Anlässlich der Hamburger Hospizwoche haben wir diese Frage und die Antworten, welche wir in unserer Hospizarbeit geben, aus unterschiedlichen Perspektiven in einer Hybridveranstaltung beleuchtet.

Die Aufzeichnung des Impulsvortrags von Dr. Maja Falckenberg sowie die anschließende Podiumsdiskussion sehen Sie hier.

PODIUMSTEILNEHMER­INNEN

Bettina Orlando, Hospizleitung, Hospiz am Israelitischen Krankenhaus

„Wie in unserem Leitbild verankert, bedeutet Hospizarbeit für uns zugewandtes Begleiten von Menschen in der letzten Phase ihres Lebens. Wir sehen Sterben als Teil des Daseins, das weder verkürzt noch künstlich verlängert werden soll. Sowohl die aktive Sterbehilfe als auch der ärztlich assistierte Suizid ist mit diesem Leitbild nicht vereinbar, wohl aber das Sterben lassen, wenn ein Mensch freiwillig auf Essen und Trinken verzichtet, um sein Leiden zu verkürzen. Auch nehmen wir in Kauf, dass Maßnahmen, die dem Lindern des Leidens dienen, unter Umständen das Leben verkürzen. Unser Auftrag am kranken Menschen ist es, sein Leid bestmöglich zu lindern unter Wahrung seiner Autonomie und Menschenwürde.“

Christiane Godau, Fachärztin für psychosomatische Medizin und Psychotherapie, Psychoonkologin und Paartherapeutin

„Aus meiner Sicht gibt es keine allgemeingültige Position.
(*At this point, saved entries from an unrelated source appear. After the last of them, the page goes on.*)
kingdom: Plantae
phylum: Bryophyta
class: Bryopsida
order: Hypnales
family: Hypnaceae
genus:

Die Beurteilung bleibt immer eine individuelle Betrachtung – vor dem Hintergrund des Respekts vor dem Leben, aber auch vor dem Hintergrund der individuellen Situation eines Betroffenen sowie in Anbetracht der medizinischen Möglichkeiten, Leiden zu vermeiden oder deutlich zu reduzieren.“

Iris Schuh-Bode, Pastorin, Seelsorgerin

„Der gesetzliche Rahmen in der Frage des assistierten Suizids eröffnet neue Handlungsräume. Selbstbestimmung ist jedoch aus meiner – vor allem christlich geprägten – Sicht, immer relativ, also in Beziehung zu verstehen, zu Gott und zwischen uns Menschen. Das gibt für mich die Richtung vor.“

Dr. Maja Falckenberg

Meine Haltung gegenüber dem Thema spiegelt sich in den Äußerungen des Vorstands der DGP:

„Die Assistenz beim Suizid, also die direkte Hilfe bei der Durchführung, ist grundsätzlich keine ärztliche Aufgabe oder Aufgabe der Hospiz- und Palliativversorgung. Dennoch dürfen wir nicht weghören, wenn Sterbewünsche geäußert werden. Teams und Einrichtungen benötigen zeitnah Konzepte zum Umgang mit Suizidwünschen, auch wenn die Kooperation mit Akteuren der Suizidhilfe von Einzelpersonen, Palliative Care-Teams oder Institutionen abgelehnt werden kann.“

MODERATION

Birga Berndsen, M.A., Dipl., Inhaberin der Agentur Berndsen Communications, Pressesprecherin des Hospiz am Israelitischen Krankenhaus

Unter anderem Studium der Philosophie mit Schwerpunkt Ethik an der Universität zu Leipzig, Abschluss an der Humboldt-Universität, Berlin. Seit 2012 für Presse- und Öffentlichkeitsarbeit des Hospiz am Israelitischen Krankenhaus verantwortlich und der Einrichtung und ihren Menschen eng verbunden.